First, what is TTI? The most common definition is as follows:

TTI is a performance metric that measures a page’s load responsiveness and helps identify situations where a page looks interactive but actually isn’t. TTI measures the earliest time after First Contentful Paint (FCP) when the page is reliably ready for user interactivity.

This sounds great, so why not just use this? Isn’t the most important thing for performance when the page is interactive?

Like all things in software, there’s nuance and tradeoffs. Let’s look at the pros and cons:

Pros:

A single metric which estimates how long the overall page took to become usable

Cons:

TTI is no longer recommended, and has been taken out of LightHouse calculations because it’s not believed to be an accurate metric across a wide variety of page load types (CSR, SSR, etc).
TTI is an estimation based on network activity, and DOM mutations, not an actual marker of page completion.
Because TTI is just a single metric, it suffers from “the single metric problem” which is explained above.

My point here isn’t that TTI is bad, but rather that it’s an incomplete way of looking at performance.

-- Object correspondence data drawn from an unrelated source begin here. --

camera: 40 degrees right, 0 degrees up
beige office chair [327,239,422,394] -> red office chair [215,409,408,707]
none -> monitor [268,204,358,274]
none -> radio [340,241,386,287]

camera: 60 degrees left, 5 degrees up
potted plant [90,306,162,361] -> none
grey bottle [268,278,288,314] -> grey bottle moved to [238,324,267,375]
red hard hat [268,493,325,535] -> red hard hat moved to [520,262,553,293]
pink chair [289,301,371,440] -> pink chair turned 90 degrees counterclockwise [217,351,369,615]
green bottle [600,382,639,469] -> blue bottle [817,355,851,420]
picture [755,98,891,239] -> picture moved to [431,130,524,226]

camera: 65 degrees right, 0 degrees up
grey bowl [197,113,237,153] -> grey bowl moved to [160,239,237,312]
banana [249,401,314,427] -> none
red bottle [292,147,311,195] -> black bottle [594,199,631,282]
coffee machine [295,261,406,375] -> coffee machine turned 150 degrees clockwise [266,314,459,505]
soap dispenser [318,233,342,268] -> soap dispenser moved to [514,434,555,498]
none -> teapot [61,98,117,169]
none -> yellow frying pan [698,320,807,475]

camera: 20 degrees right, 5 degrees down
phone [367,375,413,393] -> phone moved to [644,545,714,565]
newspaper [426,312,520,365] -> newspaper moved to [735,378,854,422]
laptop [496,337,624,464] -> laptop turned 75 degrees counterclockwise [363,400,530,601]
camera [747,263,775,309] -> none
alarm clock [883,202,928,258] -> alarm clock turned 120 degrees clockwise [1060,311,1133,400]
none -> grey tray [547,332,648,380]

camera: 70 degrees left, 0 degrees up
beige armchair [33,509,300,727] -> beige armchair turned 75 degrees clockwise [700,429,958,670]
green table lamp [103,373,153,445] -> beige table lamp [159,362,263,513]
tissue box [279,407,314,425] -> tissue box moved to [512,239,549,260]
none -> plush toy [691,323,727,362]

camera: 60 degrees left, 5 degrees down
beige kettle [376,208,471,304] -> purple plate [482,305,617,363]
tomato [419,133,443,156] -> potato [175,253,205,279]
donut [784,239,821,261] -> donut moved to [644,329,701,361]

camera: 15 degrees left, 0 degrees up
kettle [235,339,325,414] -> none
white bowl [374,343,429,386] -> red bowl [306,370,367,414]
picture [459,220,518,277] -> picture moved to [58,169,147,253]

TTI is a useful indicator, but it’s only meaningful if we look at it in context to our other metrics (FCP, LCP, etc). TTI’s main purpose is to provide a corroborating metric, rather than to explain performance overall.

As an organization, we can imagine hundreds of ways to improve TTI without actually improving the most critical aspects of perceived performance. Additionally, we can imagine ways which improve TTI that actually hurt the earlier marks of a page load, which may result in degraded performance overall.

Conclusions

My hope for readers that have made it this far is that we now have a more nuanced understanding of how we can measure client-side performance. With the advent of the web we developed metrics which helped us figure out how fast static pages were loading — as the web advanced (thanks a lot jQuery!), so too have our measurements advanced.

Based on the past ~4 years of deep investment in performance improvements at Indeed, I believe these are my most important takeaways:

Use a composite metric, but be willing to change the underlying internal metrics.
Be wary of the silver bullet — metrics or tools that purport to capture everything you need nearly always don’t.
Technology changes, and we need to change how we measure performance as a result.
Corroborate your speed metrics with how your page loads and ensure it actually represents what users are experiencing.